Top of ENTRIES PROVIDED

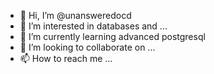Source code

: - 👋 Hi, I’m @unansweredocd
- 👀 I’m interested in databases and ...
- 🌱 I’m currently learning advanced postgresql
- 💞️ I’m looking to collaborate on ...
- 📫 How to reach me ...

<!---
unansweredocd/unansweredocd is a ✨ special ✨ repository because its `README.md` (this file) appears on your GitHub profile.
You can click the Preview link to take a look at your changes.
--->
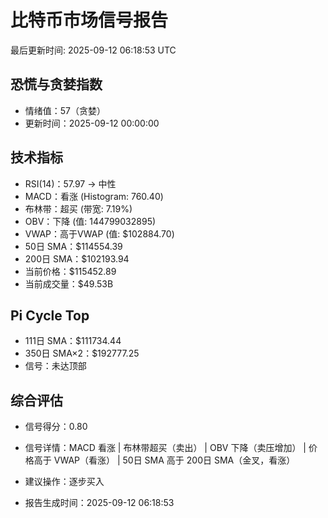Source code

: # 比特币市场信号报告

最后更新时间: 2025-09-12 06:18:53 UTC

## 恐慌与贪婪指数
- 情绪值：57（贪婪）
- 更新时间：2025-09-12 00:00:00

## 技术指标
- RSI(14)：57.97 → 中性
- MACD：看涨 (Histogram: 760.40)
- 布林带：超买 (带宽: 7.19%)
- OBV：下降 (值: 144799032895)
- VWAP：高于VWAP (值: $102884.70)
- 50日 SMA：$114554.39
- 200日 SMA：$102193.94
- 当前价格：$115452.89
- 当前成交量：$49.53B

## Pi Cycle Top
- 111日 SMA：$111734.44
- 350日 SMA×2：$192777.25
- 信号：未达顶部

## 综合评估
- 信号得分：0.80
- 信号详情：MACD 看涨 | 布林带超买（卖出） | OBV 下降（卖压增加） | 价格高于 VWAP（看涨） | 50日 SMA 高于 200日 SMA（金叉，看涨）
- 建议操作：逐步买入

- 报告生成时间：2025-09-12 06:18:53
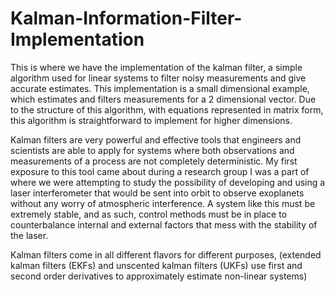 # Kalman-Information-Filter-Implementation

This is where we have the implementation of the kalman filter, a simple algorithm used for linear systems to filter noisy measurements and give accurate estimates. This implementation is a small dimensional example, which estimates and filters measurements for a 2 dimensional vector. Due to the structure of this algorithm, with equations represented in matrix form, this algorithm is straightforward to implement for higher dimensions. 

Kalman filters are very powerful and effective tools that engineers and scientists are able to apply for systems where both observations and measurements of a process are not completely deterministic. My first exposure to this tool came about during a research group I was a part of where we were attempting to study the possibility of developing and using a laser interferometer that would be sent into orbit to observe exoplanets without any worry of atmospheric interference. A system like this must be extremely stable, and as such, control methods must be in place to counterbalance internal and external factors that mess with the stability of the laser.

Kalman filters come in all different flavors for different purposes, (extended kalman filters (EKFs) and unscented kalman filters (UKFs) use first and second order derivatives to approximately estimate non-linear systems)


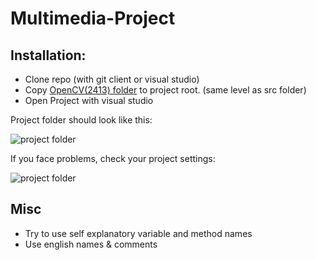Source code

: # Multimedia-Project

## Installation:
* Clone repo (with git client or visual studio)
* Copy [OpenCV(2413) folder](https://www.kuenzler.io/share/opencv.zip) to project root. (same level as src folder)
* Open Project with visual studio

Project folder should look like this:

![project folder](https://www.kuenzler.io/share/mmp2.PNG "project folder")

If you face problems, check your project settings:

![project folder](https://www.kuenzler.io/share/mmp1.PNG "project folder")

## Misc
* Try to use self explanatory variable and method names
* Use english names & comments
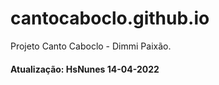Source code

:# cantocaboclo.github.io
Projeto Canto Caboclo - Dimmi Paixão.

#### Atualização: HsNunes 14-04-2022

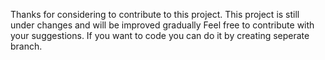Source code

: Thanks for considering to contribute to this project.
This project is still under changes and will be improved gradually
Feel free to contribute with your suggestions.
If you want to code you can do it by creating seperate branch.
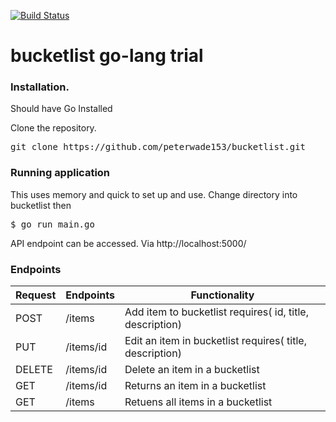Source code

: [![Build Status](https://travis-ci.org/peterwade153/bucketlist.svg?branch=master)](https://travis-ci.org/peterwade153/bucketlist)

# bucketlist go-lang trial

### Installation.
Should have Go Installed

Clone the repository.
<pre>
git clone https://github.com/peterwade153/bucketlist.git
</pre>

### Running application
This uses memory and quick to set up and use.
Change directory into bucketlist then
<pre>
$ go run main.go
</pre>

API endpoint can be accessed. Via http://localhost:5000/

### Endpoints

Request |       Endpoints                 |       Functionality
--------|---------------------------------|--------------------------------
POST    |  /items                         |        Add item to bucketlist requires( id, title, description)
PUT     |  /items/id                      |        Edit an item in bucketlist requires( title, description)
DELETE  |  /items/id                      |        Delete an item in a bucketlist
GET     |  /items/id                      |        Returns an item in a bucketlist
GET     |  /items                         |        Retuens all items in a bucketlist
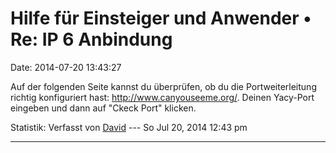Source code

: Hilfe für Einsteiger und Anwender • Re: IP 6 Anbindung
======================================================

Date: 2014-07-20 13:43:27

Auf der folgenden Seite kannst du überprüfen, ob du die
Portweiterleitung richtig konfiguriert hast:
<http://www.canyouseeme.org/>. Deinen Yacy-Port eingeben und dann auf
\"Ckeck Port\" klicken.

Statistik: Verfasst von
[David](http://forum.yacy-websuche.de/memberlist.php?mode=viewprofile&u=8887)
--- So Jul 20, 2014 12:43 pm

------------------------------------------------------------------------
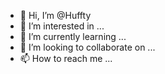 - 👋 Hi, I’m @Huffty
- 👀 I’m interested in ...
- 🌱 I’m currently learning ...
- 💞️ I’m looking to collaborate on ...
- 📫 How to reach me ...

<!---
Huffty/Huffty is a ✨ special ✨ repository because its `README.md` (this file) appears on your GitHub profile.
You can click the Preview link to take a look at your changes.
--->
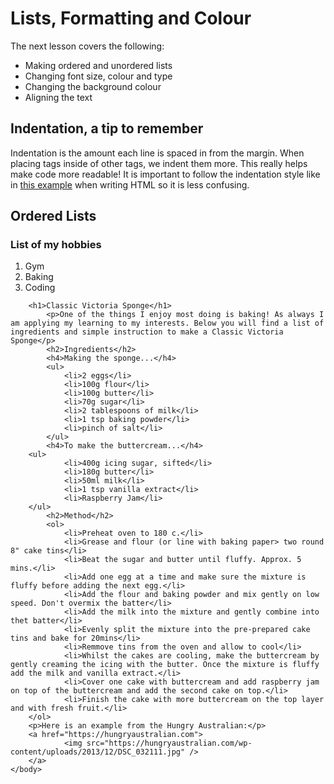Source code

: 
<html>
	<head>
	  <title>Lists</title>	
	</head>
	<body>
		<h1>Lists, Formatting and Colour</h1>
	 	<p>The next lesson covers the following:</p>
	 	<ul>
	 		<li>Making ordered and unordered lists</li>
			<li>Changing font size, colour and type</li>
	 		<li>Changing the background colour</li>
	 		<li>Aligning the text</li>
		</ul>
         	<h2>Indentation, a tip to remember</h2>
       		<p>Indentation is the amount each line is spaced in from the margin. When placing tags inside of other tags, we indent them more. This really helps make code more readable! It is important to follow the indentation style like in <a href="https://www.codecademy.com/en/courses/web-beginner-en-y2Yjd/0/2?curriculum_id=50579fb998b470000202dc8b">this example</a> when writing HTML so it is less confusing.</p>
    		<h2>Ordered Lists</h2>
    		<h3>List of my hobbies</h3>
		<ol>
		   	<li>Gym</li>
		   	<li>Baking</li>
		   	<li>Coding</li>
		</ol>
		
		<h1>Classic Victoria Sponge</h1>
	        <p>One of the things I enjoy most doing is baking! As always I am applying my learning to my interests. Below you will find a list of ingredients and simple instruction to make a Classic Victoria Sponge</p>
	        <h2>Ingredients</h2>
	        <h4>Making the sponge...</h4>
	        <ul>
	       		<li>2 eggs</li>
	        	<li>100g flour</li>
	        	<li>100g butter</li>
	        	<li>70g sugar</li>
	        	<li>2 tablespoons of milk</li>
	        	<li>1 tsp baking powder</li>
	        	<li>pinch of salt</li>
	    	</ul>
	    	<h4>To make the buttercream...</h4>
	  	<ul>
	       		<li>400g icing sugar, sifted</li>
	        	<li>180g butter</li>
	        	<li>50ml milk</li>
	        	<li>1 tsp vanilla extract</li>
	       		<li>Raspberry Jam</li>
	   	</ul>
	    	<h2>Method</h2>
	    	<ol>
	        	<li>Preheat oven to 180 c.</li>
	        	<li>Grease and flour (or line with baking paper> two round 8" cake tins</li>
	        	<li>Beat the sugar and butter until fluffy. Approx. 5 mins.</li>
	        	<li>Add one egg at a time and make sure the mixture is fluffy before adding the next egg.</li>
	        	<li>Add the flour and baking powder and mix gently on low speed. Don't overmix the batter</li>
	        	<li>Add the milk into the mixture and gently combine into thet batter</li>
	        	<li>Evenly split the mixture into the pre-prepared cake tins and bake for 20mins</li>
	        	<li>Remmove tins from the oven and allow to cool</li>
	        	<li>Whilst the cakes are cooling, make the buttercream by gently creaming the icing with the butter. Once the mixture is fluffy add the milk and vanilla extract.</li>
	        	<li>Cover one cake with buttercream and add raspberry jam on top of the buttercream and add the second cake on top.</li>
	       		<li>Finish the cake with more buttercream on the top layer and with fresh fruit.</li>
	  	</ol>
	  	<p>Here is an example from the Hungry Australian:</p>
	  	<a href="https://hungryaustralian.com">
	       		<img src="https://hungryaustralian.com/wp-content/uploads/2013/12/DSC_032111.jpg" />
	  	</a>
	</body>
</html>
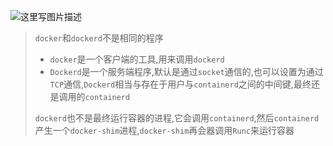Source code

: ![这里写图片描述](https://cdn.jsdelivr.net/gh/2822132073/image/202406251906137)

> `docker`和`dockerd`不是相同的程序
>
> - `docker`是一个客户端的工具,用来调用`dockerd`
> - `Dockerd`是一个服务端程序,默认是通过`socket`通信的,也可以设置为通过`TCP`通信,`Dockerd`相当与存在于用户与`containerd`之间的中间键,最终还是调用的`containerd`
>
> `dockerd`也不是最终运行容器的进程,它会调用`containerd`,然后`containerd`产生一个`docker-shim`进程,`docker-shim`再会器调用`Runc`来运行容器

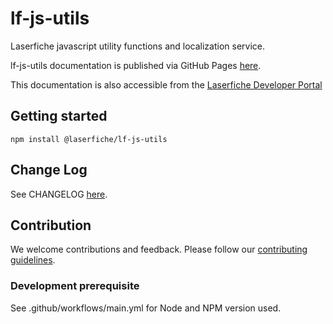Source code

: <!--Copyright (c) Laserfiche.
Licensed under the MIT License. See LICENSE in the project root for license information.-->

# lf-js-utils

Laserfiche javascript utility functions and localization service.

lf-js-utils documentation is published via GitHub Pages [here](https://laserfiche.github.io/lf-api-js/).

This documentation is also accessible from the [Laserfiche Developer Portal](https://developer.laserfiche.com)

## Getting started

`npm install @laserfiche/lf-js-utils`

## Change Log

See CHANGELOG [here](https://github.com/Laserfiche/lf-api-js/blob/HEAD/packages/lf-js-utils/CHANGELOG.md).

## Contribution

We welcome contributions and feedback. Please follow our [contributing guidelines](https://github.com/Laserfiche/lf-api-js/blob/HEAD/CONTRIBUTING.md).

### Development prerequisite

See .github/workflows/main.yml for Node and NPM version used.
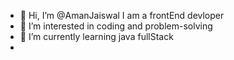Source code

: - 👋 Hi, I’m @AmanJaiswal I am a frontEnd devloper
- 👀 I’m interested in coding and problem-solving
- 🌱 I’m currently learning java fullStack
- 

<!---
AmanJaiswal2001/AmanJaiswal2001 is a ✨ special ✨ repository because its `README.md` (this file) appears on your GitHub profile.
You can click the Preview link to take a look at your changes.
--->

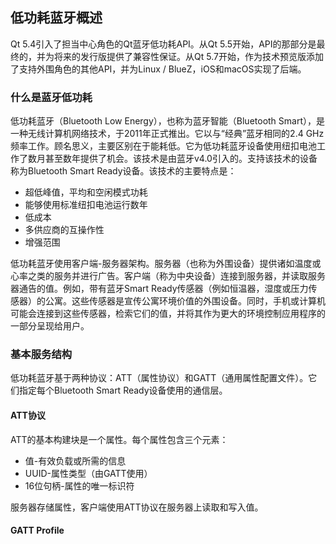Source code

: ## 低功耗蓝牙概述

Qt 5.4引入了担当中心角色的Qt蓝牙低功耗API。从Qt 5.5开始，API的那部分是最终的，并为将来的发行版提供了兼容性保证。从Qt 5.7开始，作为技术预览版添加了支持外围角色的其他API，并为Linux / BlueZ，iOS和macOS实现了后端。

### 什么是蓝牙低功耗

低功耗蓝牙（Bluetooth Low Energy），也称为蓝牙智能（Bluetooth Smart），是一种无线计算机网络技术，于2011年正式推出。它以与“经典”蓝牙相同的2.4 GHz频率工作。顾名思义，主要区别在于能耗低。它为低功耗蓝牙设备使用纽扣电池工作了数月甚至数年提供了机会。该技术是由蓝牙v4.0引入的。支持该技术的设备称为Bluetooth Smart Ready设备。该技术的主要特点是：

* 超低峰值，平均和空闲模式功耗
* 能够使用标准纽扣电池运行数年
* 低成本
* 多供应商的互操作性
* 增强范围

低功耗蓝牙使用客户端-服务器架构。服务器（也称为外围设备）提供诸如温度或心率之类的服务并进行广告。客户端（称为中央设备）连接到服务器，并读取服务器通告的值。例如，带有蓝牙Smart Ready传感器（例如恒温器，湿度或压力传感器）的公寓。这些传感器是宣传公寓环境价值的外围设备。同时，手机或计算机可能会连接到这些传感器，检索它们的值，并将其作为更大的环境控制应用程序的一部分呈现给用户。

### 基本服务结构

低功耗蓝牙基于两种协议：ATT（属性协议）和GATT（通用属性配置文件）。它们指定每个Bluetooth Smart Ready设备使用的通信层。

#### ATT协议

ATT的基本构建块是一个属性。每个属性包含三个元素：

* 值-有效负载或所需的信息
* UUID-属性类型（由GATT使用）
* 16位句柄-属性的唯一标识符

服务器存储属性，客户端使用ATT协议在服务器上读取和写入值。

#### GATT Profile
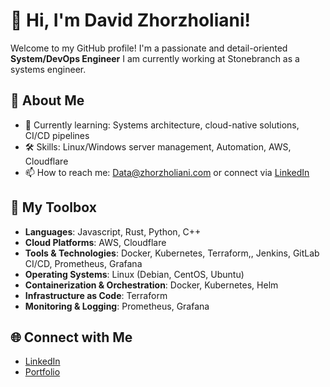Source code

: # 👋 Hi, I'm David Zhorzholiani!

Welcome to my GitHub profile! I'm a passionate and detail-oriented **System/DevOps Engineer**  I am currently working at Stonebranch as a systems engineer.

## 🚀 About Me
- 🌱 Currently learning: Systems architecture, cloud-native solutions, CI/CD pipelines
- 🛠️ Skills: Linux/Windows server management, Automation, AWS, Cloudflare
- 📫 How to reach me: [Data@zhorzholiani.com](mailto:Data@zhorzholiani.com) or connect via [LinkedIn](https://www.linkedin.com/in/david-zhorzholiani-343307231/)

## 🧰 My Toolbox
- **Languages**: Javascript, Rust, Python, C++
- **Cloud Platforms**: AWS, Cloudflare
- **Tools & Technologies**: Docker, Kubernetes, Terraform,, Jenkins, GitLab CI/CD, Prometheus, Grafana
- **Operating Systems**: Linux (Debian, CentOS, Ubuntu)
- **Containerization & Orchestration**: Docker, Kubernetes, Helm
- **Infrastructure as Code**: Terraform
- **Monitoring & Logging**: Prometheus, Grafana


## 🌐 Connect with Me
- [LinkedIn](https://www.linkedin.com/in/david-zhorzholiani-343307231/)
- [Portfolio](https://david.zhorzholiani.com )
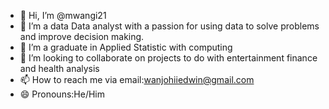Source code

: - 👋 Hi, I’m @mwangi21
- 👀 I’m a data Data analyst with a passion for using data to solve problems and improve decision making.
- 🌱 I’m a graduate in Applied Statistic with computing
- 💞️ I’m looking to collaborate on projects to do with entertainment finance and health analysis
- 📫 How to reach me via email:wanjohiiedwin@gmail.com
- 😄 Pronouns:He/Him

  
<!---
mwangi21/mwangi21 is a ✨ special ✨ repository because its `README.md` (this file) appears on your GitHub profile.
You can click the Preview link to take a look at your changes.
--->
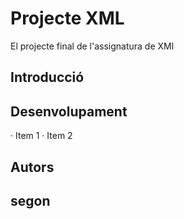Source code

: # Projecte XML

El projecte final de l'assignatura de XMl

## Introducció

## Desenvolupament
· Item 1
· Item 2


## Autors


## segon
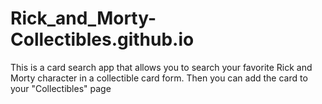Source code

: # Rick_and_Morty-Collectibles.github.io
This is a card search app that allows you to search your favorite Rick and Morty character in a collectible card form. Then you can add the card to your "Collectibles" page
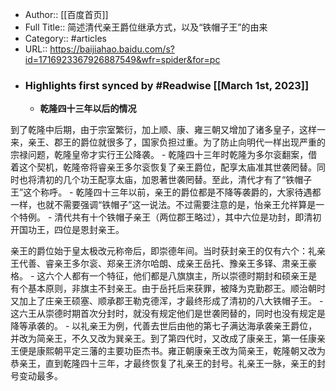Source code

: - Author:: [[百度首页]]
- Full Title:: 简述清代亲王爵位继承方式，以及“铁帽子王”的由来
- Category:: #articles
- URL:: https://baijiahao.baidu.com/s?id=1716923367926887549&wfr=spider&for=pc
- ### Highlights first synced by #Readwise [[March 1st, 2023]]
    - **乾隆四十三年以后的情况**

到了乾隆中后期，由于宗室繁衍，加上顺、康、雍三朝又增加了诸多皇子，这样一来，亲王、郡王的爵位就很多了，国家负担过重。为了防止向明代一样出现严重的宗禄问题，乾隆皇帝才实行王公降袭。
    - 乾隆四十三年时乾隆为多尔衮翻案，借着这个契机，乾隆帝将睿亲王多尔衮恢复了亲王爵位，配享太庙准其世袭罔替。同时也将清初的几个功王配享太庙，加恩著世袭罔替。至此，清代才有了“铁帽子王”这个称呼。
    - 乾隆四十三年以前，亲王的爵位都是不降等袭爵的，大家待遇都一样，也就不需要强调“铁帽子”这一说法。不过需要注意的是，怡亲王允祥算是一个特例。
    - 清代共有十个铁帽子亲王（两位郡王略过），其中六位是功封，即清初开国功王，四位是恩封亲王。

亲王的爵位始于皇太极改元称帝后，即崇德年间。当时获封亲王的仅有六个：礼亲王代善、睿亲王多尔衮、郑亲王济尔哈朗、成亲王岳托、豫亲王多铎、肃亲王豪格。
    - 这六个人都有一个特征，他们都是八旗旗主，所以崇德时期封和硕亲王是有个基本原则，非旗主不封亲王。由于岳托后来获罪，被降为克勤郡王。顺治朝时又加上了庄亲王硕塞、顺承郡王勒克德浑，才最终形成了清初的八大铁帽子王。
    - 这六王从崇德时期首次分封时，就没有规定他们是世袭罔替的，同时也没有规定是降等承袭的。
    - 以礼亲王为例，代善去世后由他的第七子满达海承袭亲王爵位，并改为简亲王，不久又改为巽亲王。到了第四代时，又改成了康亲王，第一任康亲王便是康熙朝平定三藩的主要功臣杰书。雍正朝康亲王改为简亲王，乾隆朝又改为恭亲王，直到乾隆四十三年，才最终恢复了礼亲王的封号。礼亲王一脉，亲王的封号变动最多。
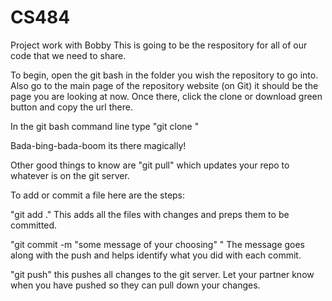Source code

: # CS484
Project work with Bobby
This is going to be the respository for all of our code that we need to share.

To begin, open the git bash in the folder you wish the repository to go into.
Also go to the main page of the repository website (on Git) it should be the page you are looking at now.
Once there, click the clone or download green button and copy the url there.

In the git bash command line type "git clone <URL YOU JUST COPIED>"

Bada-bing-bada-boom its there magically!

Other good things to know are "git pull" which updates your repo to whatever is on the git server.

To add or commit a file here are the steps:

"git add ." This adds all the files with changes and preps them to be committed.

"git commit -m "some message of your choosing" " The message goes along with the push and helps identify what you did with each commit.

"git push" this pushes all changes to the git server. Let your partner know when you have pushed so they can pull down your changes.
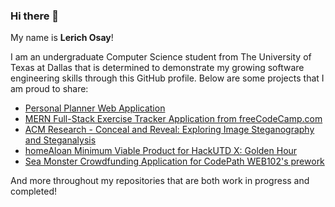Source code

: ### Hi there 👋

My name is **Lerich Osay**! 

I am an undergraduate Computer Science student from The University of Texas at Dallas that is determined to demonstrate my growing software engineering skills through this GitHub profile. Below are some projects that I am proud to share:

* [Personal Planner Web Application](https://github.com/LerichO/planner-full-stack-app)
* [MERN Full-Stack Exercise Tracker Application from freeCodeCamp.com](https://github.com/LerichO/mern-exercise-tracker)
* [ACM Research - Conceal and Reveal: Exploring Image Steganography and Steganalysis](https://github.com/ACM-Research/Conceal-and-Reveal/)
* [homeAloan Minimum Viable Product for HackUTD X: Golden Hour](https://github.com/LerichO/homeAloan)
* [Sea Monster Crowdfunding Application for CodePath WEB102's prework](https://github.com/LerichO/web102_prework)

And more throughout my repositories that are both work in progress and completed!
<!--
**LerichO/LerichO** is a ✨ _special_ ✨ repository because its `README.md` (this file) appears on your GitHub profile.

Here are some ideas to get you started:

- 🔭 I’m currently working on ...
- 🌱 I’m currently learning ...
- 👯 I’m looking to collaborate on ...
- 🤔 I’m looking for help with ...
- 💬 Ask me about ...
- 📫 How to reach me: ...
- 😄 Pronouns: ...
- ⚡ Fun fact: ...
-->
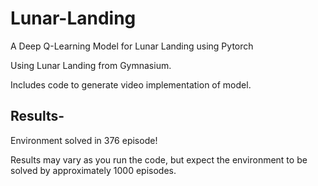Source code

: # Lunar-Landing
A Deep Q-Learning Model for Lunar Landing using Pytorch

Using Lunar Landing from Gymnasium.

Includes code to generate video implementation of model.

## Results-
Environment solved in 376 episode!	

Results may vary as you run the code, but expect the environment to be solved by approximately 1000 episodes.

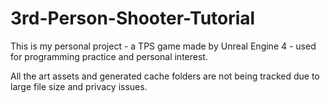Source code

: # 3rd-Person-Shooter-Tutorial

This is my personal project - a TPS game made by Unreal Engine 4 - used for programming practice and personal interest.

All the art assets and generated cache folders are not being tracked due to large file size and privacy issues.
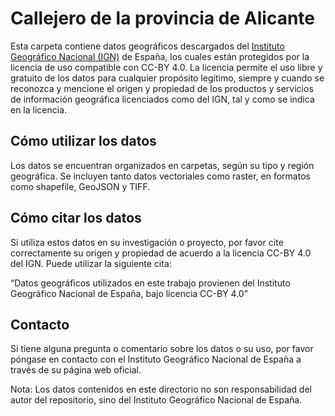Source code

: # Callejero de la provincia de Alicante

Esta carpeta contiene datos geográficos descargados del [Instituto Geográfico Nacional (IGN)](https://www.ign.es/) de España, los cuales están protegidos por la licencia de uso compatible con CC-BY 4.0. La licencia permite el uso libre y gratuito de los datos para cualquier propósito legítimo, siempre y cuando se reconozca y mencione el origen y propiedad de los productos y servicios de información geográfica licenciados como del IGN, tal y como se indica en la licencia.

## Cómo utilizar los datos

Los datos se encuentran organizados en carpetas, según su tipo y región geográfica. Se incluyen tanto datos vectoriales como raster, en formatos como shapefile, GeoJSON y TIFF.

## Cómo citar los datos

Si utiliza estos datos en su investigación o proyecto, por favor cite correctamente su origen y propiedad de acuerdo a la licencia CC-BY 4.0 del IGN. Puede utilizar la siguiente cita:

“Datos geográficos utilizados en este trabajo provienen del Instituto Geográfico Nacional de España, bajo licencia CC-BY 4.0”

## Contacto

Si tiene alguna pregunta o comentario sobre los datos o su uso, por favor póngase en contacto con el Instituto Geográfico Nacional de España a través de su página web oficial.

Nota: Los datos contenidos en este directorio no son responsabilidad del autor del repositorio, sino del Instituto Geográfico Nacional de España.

Bottom of ENTRIES PROVIDED

The required output is every line above that contains the string "LinkedIn".

■ **WRITTEN REPLY**:
- 📫 How to reach me: [Data@zhorzholiani.com](mailto:Data@zhorzholiani.com) or connect via [LinkedIn](https://www.linkedin.com/in/david-zhorzholiani-343307231/)
- [LinkedIn](https://www.linkedin.com/in/david-zhorzholiani-343307231/)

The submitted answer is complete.